Of course, cars also could cut in front of you if you weren’t proceeding expeditiously to the front of the line. Simpson apparently thought Foyt, who put George Snider in the car to qualify, snuck in ahead. Simpson was known to fly off the handle in such moments and said some uncomplimentary things about Super Tex. One of Foyt’s larger crew members got wind of this and the result was that Simpson was thrust head-first into a trash can – a fitting conclusion to his Month of May.

The upshot of all this drama was that Vollstedt’s team – and more importantly, his two sponsors, Bryant Heating and Cooling, and Norton – were on the sidelines.

Bryant Heating and Cooling ended up sponsoring Bob Harkey on the Lindsey Hopkins team. Norton went to the Grant King entry driven by Steve Krisiloff.

King was one of the more interesting and colorful car owners and builders of this period, creating cars that he named the Kingfish. The one he designed and built for the 1972 Indianapolis 500 seemed to be, ahem, inspired by the McLaren cars of the previous year.

For 1973, King seemingly dropped all pretense and pretty much copied Dan Gurney’s Eagle. Gurney reportedly wasn’t thrilled by this whole imitation-is-the-sincerest-form-of-flattery routine, but probably realized that King was a small fish, so to speak, and he would come off looking like the bad guy if he complained too loudly.

Besides, King wasn’t selling his creations to anyone else. Had he done so, Gurney likely would’ve loudly objected – with good reason.

Krisiloff did an excellent job in qualifying, nailing down the seventh starting position in what was then an unsponsored, all-red No. 24 entry.

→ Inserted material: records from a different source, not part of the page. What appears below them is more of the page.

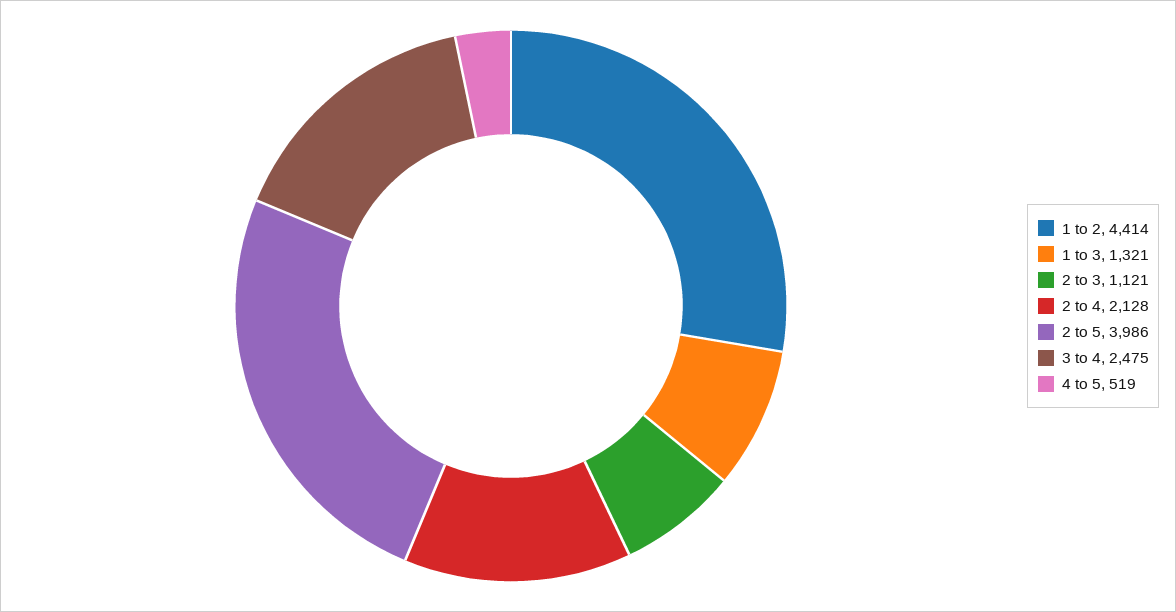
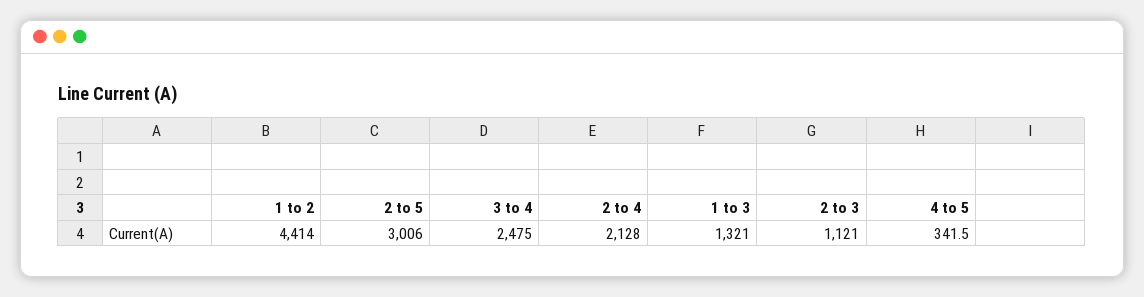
2 to 5: 3986 -> 3006
4 to 5: 519 -> 341.5

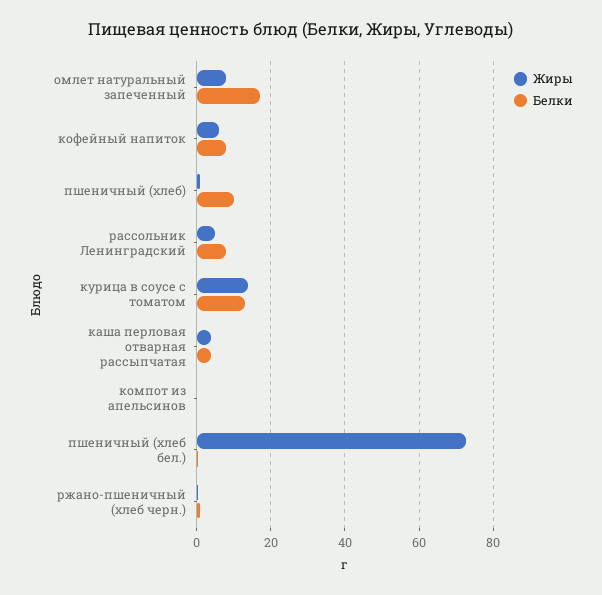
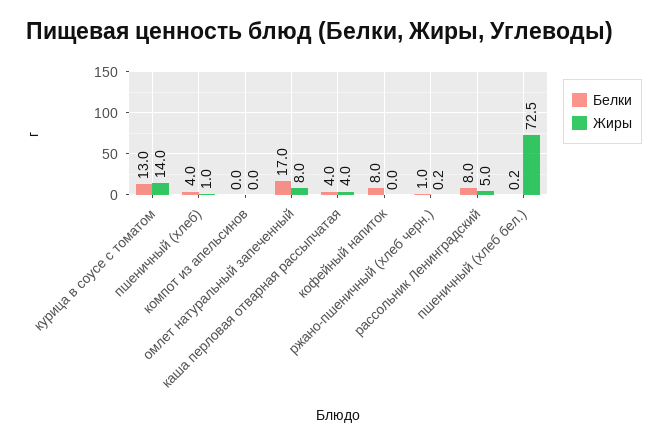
Жиры, кофейный напиток: 6 -> 0
Белки, пшеничный (хлеб): 10 -> 4

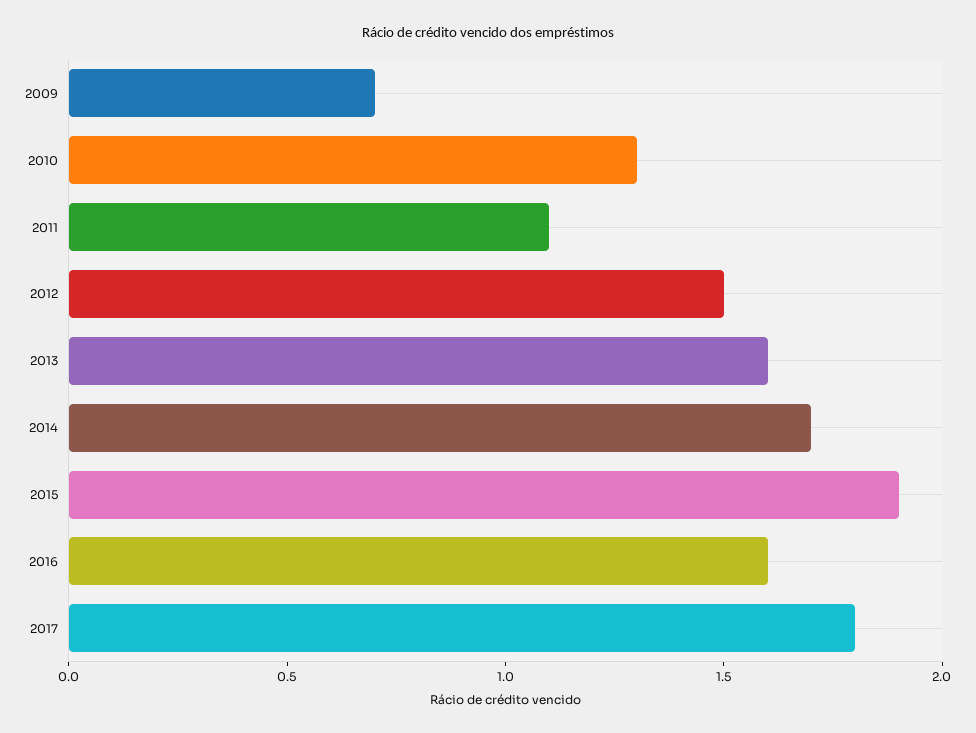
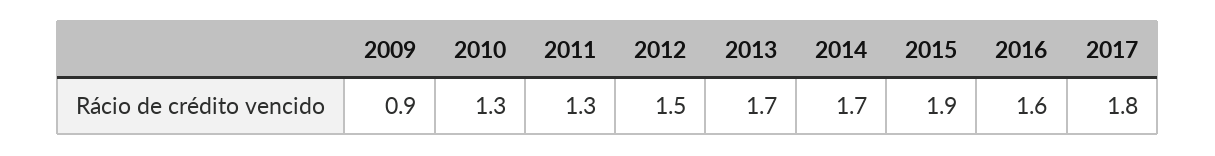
2009: 0.7 -> 0.9
2011: 1.1 -> 1.3
2013: 1.6 -> 1.7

The eventual Elliot’s Norton Spirit as it appeared after Steve Krisiloff qualified the Grant King entry seventh — Photo credit: Indianapolis Motor Speedway

With Norton coming aboard for race day, the Kingfish was repainted sky blue. Krisiloff backed up his fine qualifying effort by finishing sixth in the rain-shortened, tragedy-filled 1973 Indianapolis 500

And here’s how the Elliott’s Norton Spirit appeared on race day for the 1973 Indianapolis 500. Steve Krisiloff finished sixth — Photo credit: Kettle Moraine Preservation & Restoration

The entry was renamed the Elliott’s Norton Spirit. So that’s why if you look at the qualifying photos of this car, it’s red, while on race day, it’s sky blue. In any event, any top 10 showing in the Indianapolis 500 is an excellent result, even more so for a small team.

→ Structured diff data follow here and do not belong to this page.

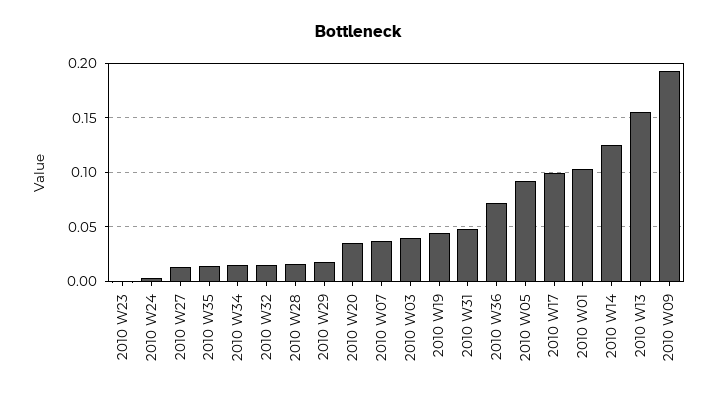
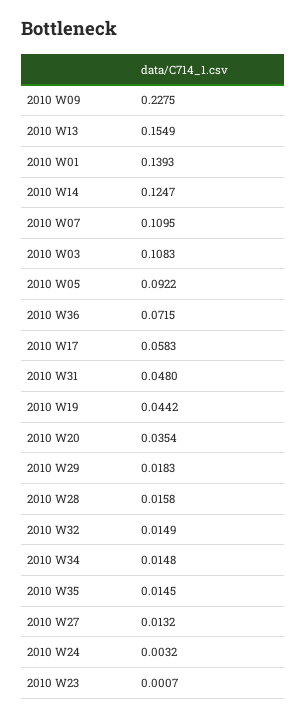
2010 W07: 0.04 -> 0.1095
2010 W03: 0.04 -> 0.1083
2010 W17: 0.1 -> 0.0583
2010 W01: 0.1 -> 0.1393
2010 W09: 0.19 -> 0.2275

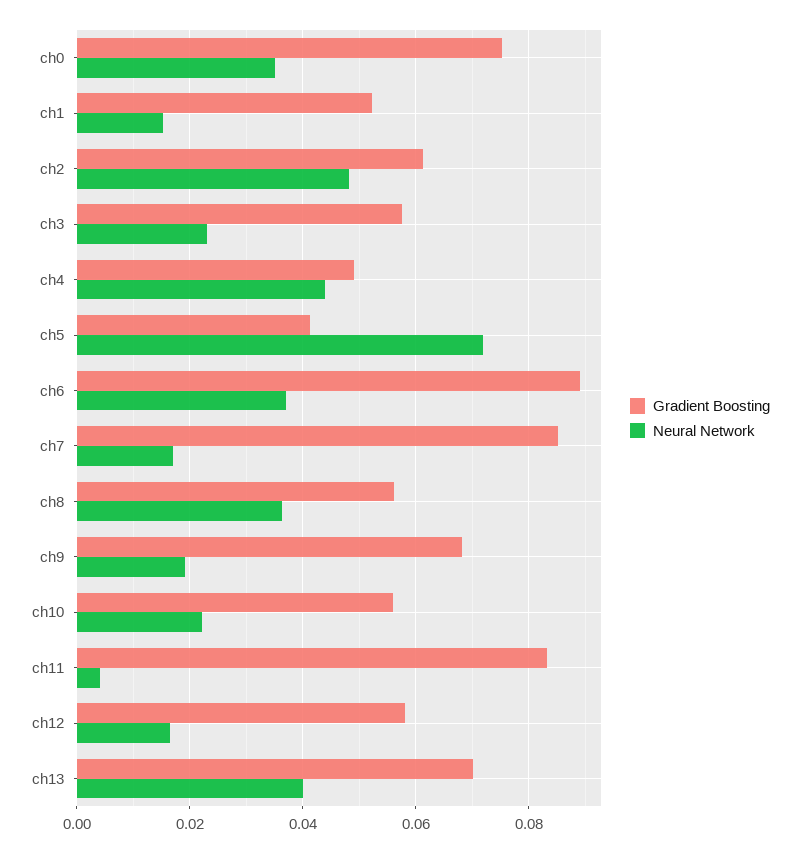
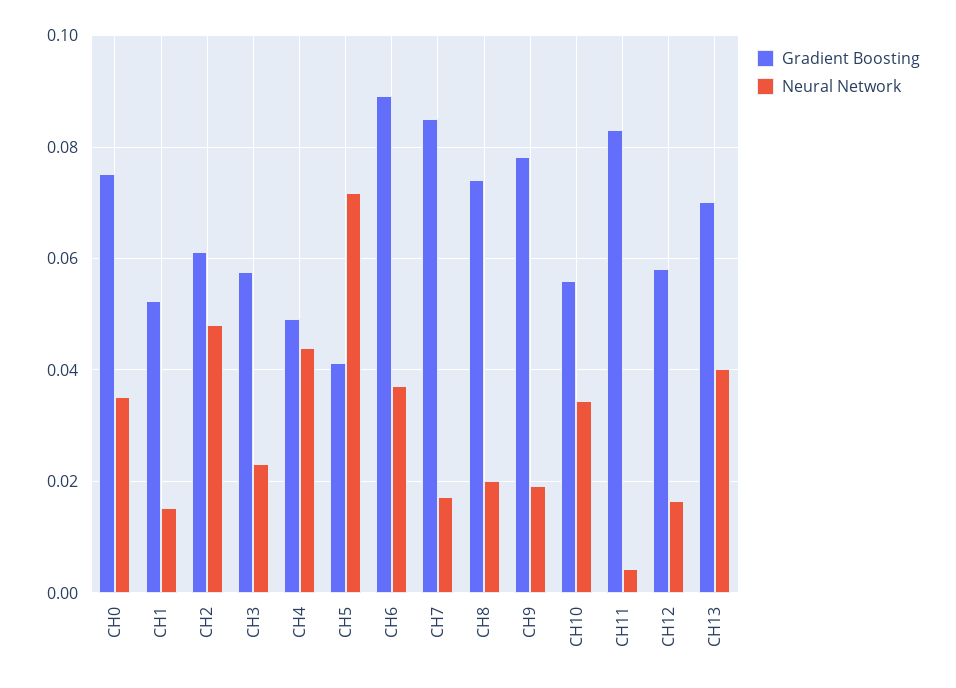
Gradient Boosting, ch8: 0.056 -> 0.074
Neural Network, ch8: 0.036 -> 0.02
Gradient Boosting, ch9: 0.068 -> 0.078
Neural Network, ch10: 0.022 -> 0.034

For the 1974 Indianapolis 500, Krisiloff moved on to the Patrick Racing Team, driving the No. 60 STP Gas Treatment Eagle-Offy. King, who was known to give promising rookies a chance, took a flyer on a former educator from Spokane, Washington, named Tom Sneva.

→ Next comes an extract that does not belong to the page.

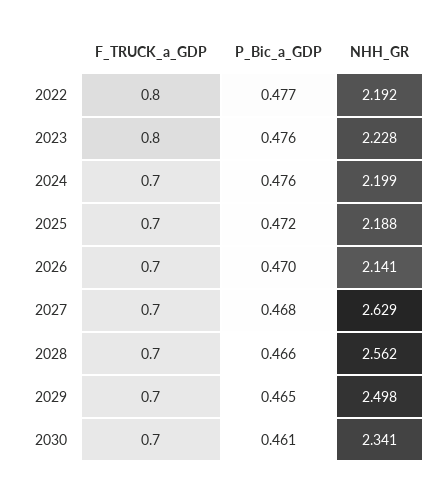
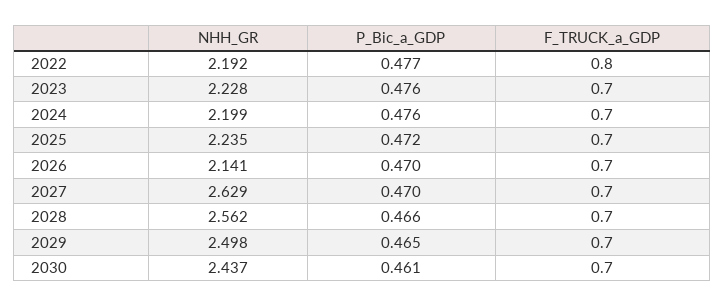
F_TRUCK_a_GDP, 2023: 0.8 -> 0.7
NHH_GR, 2025: 2.188 -> 2.235
P_Bic_a_GDP, 2027: 0.468 -> 0.47
NHH_GR, 2030: 2.341 -> 2.437

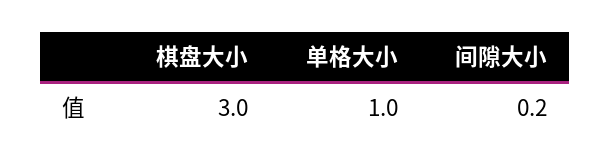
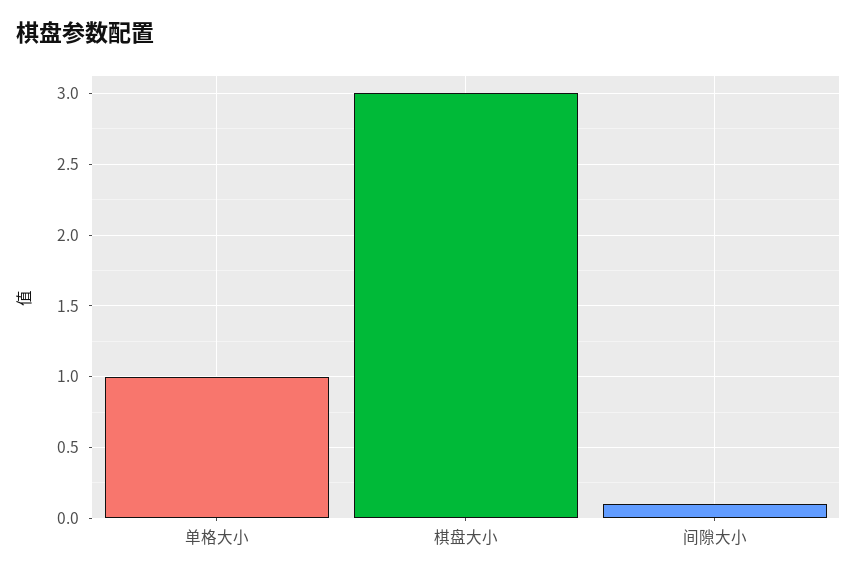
间隙大小: 0.2 -> 0.1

Sneva’s potential was apparent early in the 1974 season when he qualified second at Trenton. At Indianapolis, the man who eventually would be dubbed the Gas Man when he drove for Texaco years later, started eighth, ran in the top 10 in the early part of the race, then dropped out after 94 laps, finishing 20th.

Sneva continued to charge throughout the rest of the 1974 season – so much so that he attracted the attention of Roger Penske. Sneva joined the Penske team for 1975. His car? The Norton Spirit.